** Actions to take **
1. Reproduce the passage about sound waves and hearing word for word, from "A sound wave" up to and including "as tactile experience.".
2. Carry on the passage about sound waves and hearing from its last sentence.

** Extracted text **
..........

A sound wave (e.g., someone talking) is a small pressure wave that travels through the air. The energy generated from the pressure waves is passed from molecule to molecule, finally exciting your eardrum and causing vibrations in the internal structure of the ear. Human ears are capable of detecting sounds in the range 25-17,000 Hertz (vibrations per second). Sounds below this range vibrate too slowly for humans to hear, but are able to be felt with the body. Using frequencies from the lower end of the audible spectrum, T.C. Moore's work explores the impact of sound on human sensory perception as it engages the body rather than the ear: sound as tactile experience.

..........

** Given records **

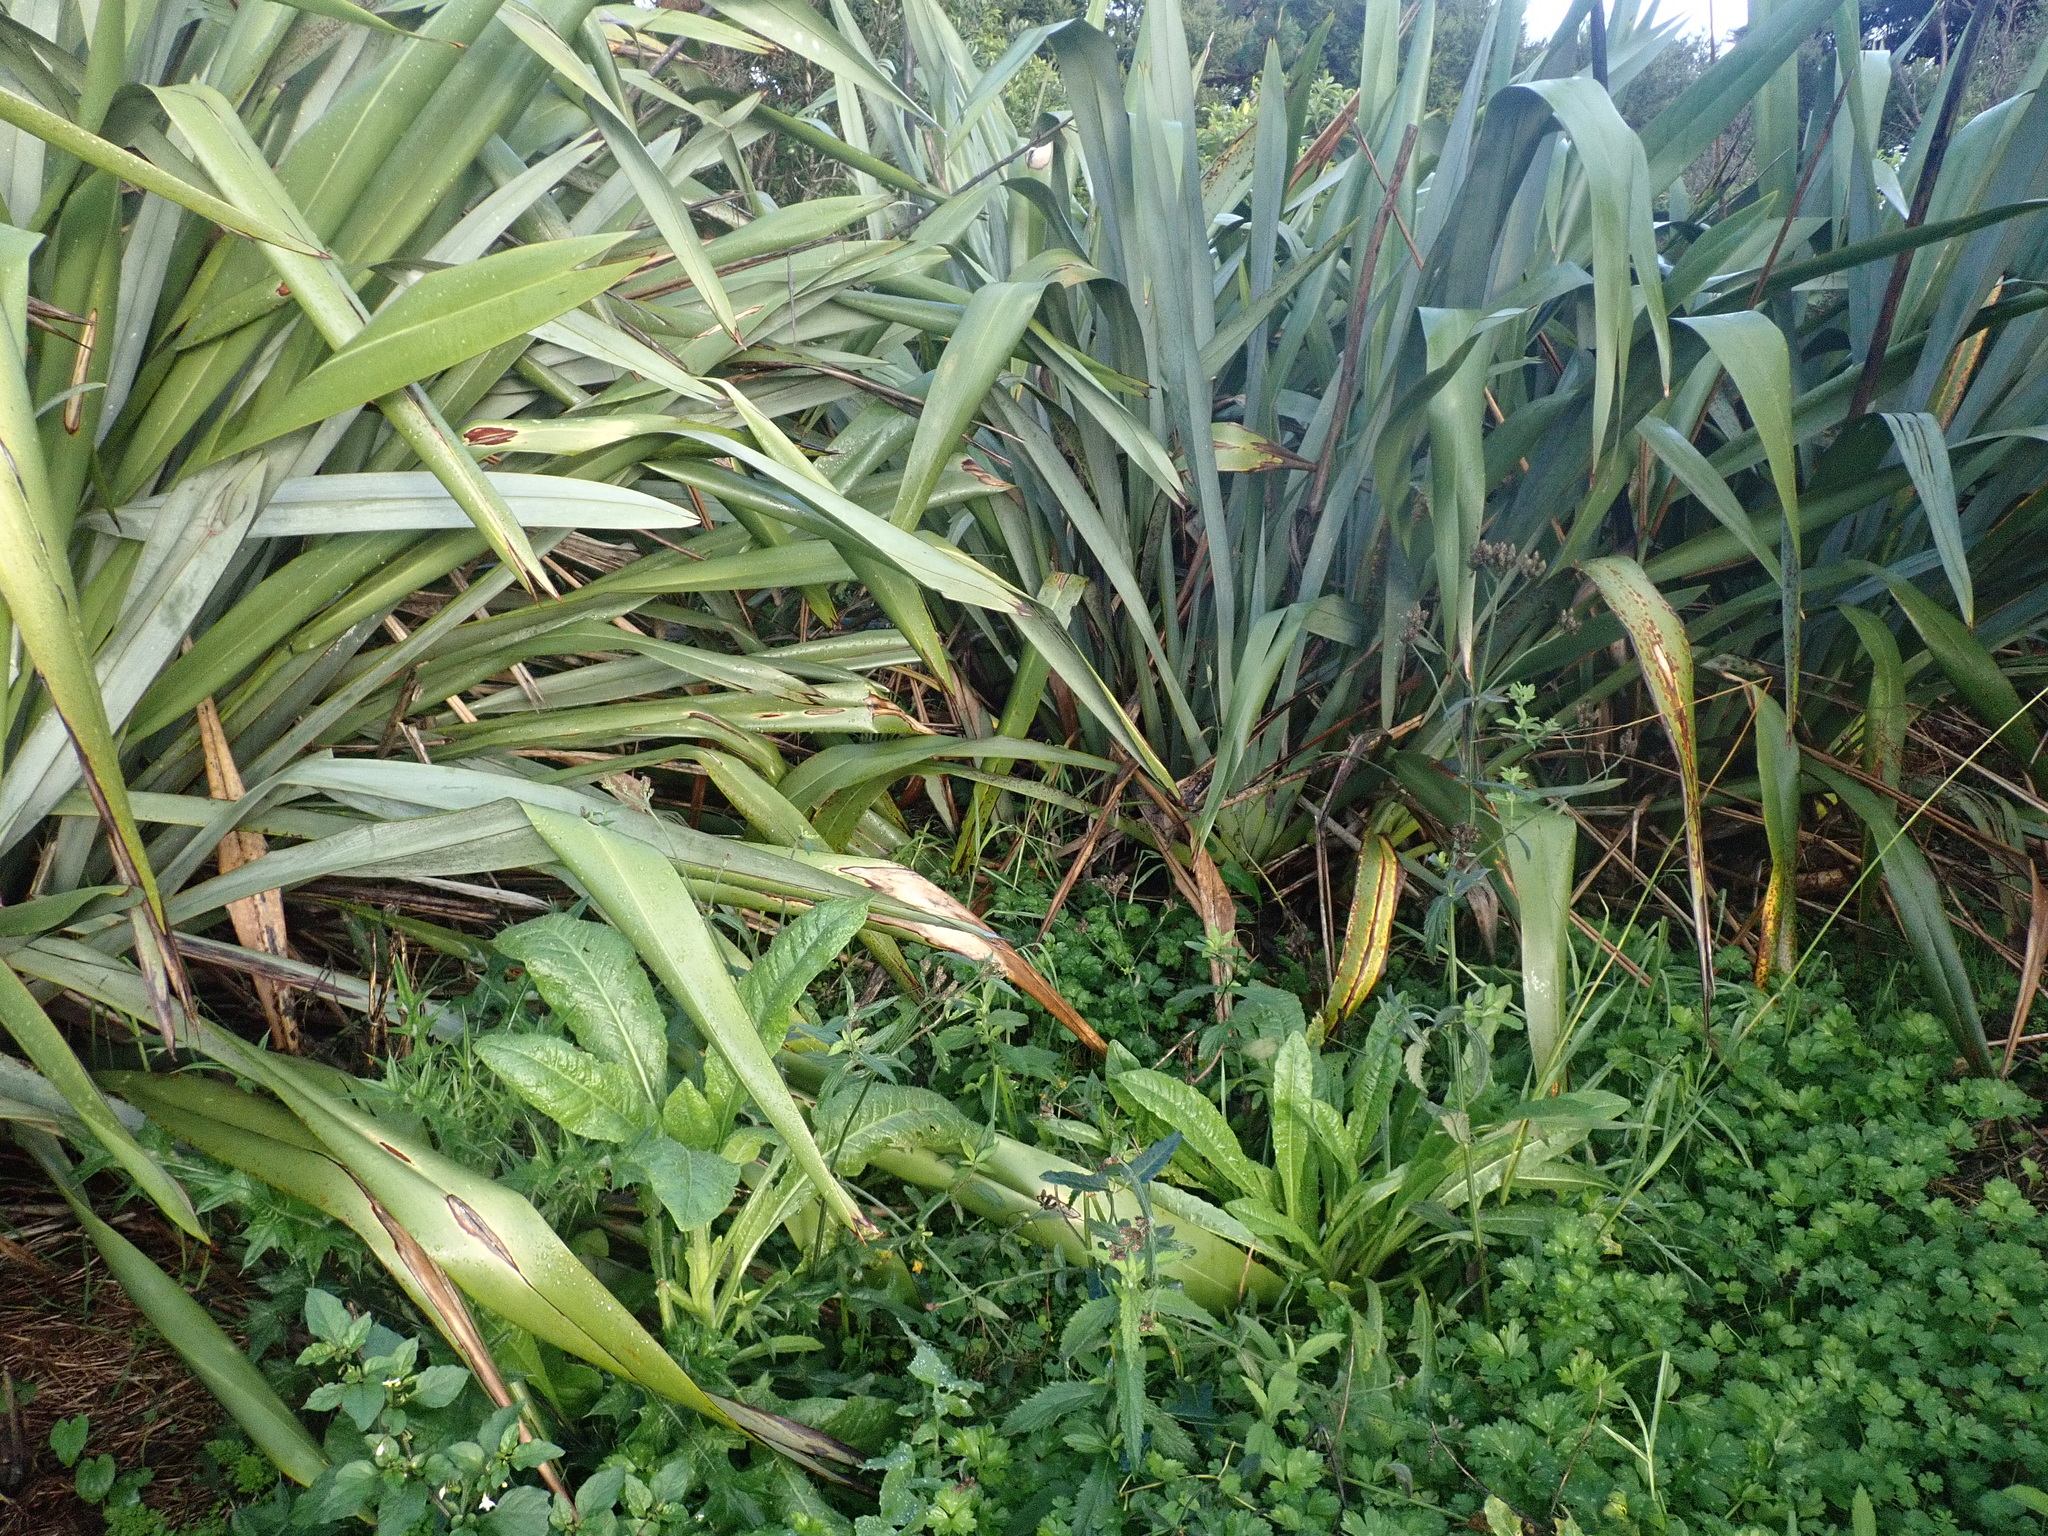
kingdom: Plantae
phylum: Tracheophyta
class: Magnoliopsida
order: Lamiales
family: Verbenaceae
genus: Verbena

..........

** Outputs for the tasks **
1.
A sound wave (e.g., someone talking) is a small pressure wave that travels through the air. The energy generated from the pressure waves is passed from molecule to molecule, finally exciting your eardrum and causing vibrations in the internal structure of the ear. Human ears are capable of detecting sounds in the range 25-17,000 Hertz (vibrations per second). Sounds below this range vibrate too slowly for humans to hear, but are able to be felt with the body. Using frequencies from the lower end of the audible spectrum, T.C. Moore's work explores the impact of sound on human sensory perception as it engages the body rather than the ear: sound as tactile experience.

2.
As sound frequencies approach the level at which the brain operates (between 1 and 13 Hz), exploitation of low-frequency sound makes possible cognitive warfare and mind control using acoustical, optical and electromagnetic fields to interfere with an enemy's biological processes. Overexposure to low-frequency sounds (50 Hz or lower) can result in immediate reduction of cognitive performance, reduced perception, lessened memory performance and a heightened sense of discomfort. Certain low, partially audible frequencies cause humans to experience nausea, and have been used to incapacitate persons in counter-terrorist and crowd control settings.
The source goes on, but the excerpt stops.